OH concentrations in model simulations significantly influence the inverse analysis of CO emissions (Jiang et al., 2011; Müller et al., 2018). By assimilating MOPITT CO column data, we compared the inverted CO emission estimates driven by fixed (Column-FixOH) and variable (Column-VarOH) OH fields to investigate the potential influence. As shown in Fig. 11c, OH concentrations from the TCR-2 reanalysis are broadly 10 %–40 % lower than the fixed climatological OH concentrations over land (differences over the ocean are not considered here due to the use of CO land boundary conditions in the 4D-Var assimilation). Lower OH concentrations over land lead to reduced chemical loss, which is compensated by lower global anthropogenic CO emissions in Column-VarOH inversion (590.1 Tgyr-1) in 2003–2022, approximately 3.7 % lower than in Column-FixOH (612.8 Tgyr-1).

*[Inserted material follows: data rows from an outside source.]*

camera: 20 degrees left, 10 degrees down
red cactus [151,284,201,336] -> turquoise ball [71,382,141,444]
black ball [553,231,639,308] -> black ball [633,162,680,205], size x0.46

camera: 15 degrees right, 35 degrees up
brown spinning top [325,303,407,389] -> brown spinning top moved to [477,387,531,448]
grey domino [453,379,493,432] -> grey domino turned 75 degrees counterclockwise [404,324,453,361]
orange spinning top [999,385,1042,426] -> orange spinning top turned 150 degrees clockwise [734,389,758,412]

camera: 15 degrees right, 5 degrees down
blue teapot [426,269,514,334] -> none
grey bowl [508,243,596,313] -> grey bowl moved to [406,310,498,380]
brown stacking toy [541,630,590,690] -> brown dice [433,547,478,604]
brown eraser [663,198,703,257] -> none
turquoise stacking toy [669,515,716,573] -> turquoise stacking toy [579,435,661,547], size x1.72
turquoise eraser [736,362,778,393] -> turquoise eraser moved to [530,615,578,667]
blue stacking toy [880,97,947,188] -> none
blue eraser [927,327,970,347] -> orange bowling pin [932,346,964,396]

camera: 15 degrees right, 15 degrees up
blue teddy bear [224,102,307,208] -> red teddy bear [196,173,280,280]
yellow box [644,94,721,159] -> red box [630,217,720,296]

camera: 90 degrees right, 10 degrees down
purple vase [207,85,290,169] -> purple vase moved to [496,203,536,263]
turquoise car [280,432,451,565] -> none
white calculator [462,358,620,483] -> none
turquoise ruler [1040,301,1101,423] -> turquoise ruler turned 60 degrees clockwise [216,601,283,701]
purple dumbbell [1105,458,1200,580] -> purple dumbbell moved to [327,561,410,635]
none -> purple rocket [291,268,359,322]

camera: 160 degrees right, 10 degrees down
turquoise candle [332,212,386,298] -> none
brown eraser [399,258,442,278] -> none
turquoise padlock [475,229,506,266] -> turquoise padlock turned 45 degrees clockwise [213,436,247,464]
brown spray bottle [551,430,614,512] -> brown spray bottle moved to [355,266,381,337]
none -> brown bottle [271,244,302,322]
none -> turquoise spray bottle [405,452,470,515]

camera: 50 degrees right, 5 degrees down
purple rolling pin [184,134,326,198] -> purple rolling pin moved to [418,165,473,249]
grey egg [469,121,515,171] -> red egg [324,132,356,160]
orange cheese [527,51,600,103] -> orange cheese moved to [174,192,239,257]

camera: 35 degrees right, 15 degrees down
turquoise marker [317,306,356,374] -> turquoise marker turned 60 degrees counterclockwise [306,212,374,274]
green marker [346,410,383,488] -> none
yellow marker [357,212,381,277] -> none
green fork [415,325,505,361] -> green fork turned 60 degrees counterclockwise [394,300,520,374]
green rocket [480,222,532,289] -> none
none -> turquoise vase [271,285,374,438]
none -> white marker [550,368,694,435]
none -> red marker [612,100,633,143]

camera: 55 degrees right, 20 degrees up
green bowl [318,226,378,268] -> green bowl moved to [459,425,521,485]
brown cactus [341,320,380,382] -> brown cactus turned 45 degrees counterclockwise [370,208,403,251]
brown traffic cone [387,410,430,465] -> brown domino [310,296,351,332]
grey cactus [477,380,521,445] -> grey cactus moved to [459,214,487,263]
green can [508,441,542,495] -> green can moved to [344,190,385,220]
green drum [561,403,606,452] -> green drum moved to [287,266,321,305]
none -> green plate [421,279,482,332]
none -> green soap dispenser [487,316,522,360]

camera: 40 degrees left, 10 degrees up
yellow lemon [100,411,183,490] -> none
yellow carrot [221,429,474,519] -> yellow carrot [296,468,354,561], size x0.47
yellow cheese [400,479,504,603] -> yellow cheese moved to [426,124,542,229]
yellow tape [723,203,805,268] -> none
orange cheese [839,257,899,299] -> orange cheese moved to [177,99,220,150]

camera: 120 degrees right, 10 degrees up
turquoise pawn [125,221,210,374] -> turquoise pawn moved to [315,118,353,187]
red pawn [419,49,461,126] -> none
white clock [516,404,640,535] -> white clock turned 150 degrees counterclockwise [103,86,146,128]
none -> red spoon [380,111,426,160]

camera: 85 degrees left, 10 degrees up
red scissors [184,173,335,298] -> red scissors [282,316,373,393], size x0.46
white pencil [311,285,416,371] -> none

Variations in OH concentrations influence the oxidation of biogenic VOCs to CO and their subsequent chemical loss. These two counteracting processes establish a complex balance, ultimately reflected in the inverted estimates of biogenic CO sources. Specifically, the Column-VarOH inversion yields an average global biogenic CO sources of 391.4 Tgyr-1 in 2003–2022, approximately 3.9 % lower than the 407.6 Tgyr-1 in Column-FixOH inversion. The sensitivity experiments described above address the third objective of this study, which is to evaluate the robustness of our central findings against potential systematic errors associated with satellite retrieval vertical sensitivity and OH concentrations. This robustness can be attributed, in part, to our two-step inversion framework, which mitigates systematic biases through optimized initial and boundary CO conditions.